TASK BRIEF:
Write out every line below that includes the word "linejoin".

★ ★ ★ ★ ★

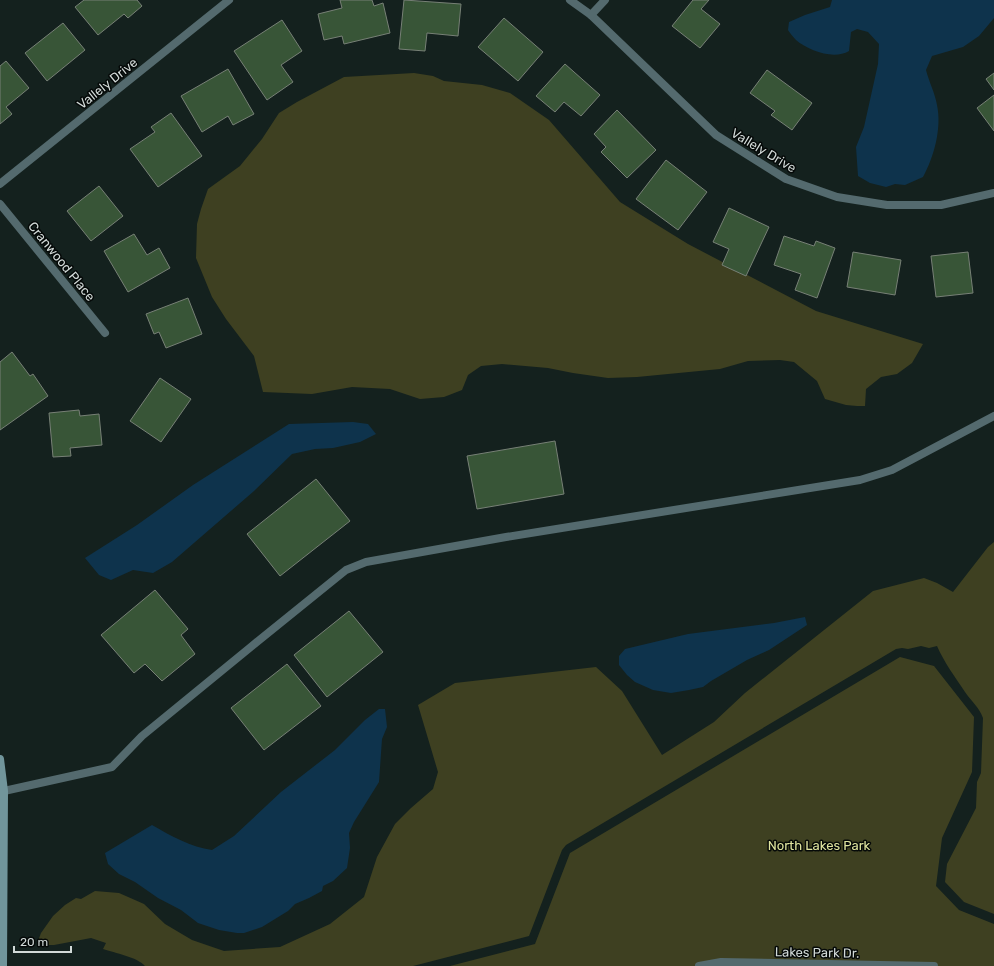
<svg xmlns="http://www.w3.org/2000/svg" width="994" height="966" font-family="Rubik,sans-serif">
	<rect width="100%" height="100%" fill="#14211e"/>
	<g fill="#3e4021">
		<path d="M 414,73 L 433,76 L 444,81 L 482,85 L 510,93 L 549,120 L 620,202 L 688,244 L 816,311 L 923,344 L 912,363 L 897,374 L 881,377 L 866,389 L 865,406 L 857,406 L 846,405 L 825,399 L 817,381 L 794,362 L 780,360 L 748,361 L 720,369 L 637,377 L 608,378 L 573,373 L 548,368 L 502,364 L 481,366 L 468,375 L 462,390 L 444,397 L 420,399 L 390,389 L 352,387 L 312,394 L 263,392 L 254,356 L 226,319 L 212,297 L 196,258 L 197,224 L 201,209 L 208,189 L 240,166 L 262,139 L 279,113 L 297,102 L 344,77 Z"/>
		<path d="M 994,542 L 994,914 L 964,902 L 945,882 L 947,864 L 976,808 L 977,782 L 981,773 L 983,718 C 979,707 971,701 965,692 C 955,677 944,662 937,646 L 929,648 L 921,646 L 908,649 L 902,648 L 896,649 L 566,845 L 562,850 L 529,936 L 413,966 L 145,966 C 137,957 115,953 103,949 L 106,943 L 91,938 L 54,945 L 38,945 L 38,941 L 41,933 L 53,916 L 65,905 L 76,898 L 81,899 L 95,891 L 119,893 L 144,904 L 165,924 L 192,940 L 224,951 L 280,947 L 330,924 L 364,897 L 377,857 L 395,824 L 411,808 L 433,789 L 438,772 L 418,705 L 455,683 L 596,667 L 622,691 L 662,755 L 714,722 L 745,693 L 873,591 L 924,578 L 937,583 L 953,592 L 988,547 Z"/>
		<path d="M 900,657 L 934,666 L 974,717 L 972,772 L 942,838 L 936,886 L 959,910 L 994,924 L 994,966 L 450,966 L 535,944 L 570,853 Z"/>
	</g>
	<g fill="#0e334c">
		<path d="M 832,0 L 994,0 L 994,18 L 979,36 L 963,47 L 932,56 L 926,70 C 929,82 935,93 937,105 C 942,128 934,157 923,177 L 905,185 L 895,184 L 886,187 L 870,183 L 858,176 L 856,147 L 864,127 L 878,64 L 879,44 L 868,32 L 857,29 L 851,32 L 849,51 C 834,60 809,51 796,40 C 793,37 790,33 788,30 L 789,22 L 805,15 L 830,7 Z"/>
		<path d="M 353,422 L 368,424 L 376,434 L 360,442 L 333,448 L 315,449 L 292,454 L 254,491 L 172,562 L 153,573 L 133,570 L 111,580 L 99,575 L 85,558 L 137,525 L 193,485 L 289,424 Z"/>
		<path d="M 805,617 L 807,625 L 769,650 L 747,660 L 711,681 L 703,687 L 689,690 L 671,693 L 653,690 L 635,682 L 627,675 L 619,665 L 619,656 L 625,649 L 688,634 L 774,623 Z"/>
		<path d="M 379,709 L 385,709 L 387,727 L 382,739 L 379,782 L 354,822 L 349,833 L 350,848 L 347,868 L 333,881 L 323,886 L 322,891 L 309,898 L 295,904 L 288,911 L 262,927 L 244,933 L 237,933 L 219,930 L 198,923 L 181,910 L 158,898 L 135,882 L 119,874 L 108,864 L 105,853 L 152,825 C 171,836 191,847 212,850 L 234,836 L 281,792 L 335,750 L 365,720 Z"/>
	</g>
	<g fill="#385537" stroke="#778076">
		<path d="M 84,0 L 137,0 L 142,6 L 128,18 L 124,14 L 98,35 L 75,7 Z"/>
		<path d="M 340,0 L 372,0 L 374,6 L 383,3 L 390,33 L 344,44 L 342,36 L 324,40 L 318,14 L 342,8 Z"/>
		<path d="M 404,0 L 461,4 L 458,36 L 427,33 L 425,51 L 399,49 Z"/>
		<path d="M 693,0 L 709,0 L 701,9 L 720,24 L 700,48 L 672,26 Z"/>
		<path d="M 504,18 L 543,52 L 518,81 L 478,47 Z"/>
		<path d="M 282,20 L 302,51 L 281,65 L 293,82 L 267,100 L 234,51 Z"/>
		<path d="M 63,23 L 85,50 L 47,81 L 25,53 Z"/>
		<path d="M 6,61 L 29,88 L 6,107 L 12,114 L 0,124 L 0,66 Z"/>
		<path d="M 565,64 L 600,95 L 581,116 L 564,102 L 555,112 L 536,96 Z"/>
		<path d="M 228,69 L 254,114 L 233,125 L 228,116 L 202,132 L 181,96 Z"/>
		<path d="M 767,70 L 812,103 L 792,130 L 771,115 L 775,111 L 750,93 Z"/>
		<path d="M 994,73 L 994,90 L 986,79 Z"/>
		<path d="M 994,95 L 994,131 L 977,108 Z"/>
		<path d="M 617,110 L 656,150 L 627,178 L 601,152 L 606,147 L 594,134 Z"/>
		<path d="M 171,113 L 202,156 L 158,187 L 130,149 L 155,132 L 151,127 Z"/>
		<path d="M 666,160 L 707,192 L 678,230 L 636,199 Z"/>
		<path d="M 99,186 L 123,216 L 91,241 L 67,211 Z"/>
		<path d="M 729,208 L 769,227 L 746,276 L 722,265 L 729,249 L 713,242 Z"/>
		<path d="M 134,234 L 147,255 L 159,248 L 170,268 L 128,292 L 104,251 Z"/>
		<path d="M 784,236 L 814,246 L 816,241 L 835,248 L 817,298 L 795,290 L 801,274 L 774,265 Z"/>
		<path d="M 853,252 L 901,260 L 895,295 L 847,287 Z"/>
		<path d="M 968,252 L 973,293 L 936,297 L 931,256 Z"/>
		<path d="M 188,298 L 202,334 L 166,348 L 159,332 L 154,334 L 146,314 Z"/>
		<path d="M 12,352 L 30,376 L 33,374 L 48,396 L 0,430 L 0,362 Z"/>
		<path d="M 160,378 L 191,399 L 161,442 L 130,421 Z"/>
		<path d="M 79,410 L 80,416 L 99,414 L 102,445 L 70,448 L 71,456 L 53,457 L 49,413 Z"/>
		<path d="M 555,441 L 564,494 L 477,509 L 467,456 Z"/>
		<path d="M 316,479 L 350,521 L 280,576 L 247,534 Z"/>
		<path d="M 155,590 L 188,629 L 181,635 L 195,654 L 162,681 L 145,664 L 134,673 L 101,635 Z"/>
		<path d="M 349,611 L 383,652 L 327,697 L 294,655 Z"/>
		<path d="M 287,664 L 321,706 L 264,750 L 231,708 Z"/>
	</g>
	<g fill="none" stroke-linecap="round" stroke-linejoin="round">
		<path stroke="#546a6e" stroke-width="8" d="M 4,791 L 112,767 L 142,736 L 252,646 L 346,570 L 366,562 L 506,537 L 860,480 L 892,470 L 994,416"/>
		<g stroke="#546a6e" stroke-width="8">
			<path d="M 570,0 L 591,15 L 716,135 L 786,179 L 837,197 L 887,205 L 941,205 L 994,193"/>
			<path d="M 591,15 L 605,0"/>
			<path d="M 0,184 L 229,0"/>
			<path d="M 0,204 L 105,333"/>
			<path d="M 699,966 L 721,962 L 934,966"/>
		</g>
		<path stroke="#71959b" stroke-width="8" d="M 0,759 L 4,791 L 3,966"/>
	</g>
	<g text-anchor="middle" stroke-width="3" stroke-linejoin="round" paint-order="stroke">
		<g font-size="13" fill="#d2dad8" stroke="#050908">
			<text transform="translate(107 83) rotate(-39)" y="5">Vallely Drive</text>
			<text transform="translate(764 150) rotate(31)" y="5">Vallely Drive</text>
			<text transform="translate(62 261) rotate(51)" y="5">Cranwood Place</text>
			<text transform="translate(817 952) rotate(1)" y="5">Lakes Park Dr.</text>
		</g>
		<g font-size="13" fill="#e0e59f" stroke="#050908">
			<text x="819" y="850">North Lakes Park</text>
		</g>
	</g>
	<path d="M14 946v6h57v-6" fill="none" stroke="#d2dad8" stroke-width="2"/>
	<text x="20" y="946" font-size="12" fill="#d2dad8" stroke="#050908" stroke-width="3" paint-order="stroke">20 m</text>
</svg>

★ ★ ★ ★ ★

TASK SOLUTION:
	<g fill="none" stroke-linecap="round" stroke-linejoin="round">
	<g text-anchor="middle" stroke-width="3" stroke-linejoin="round" paint-order="stroke">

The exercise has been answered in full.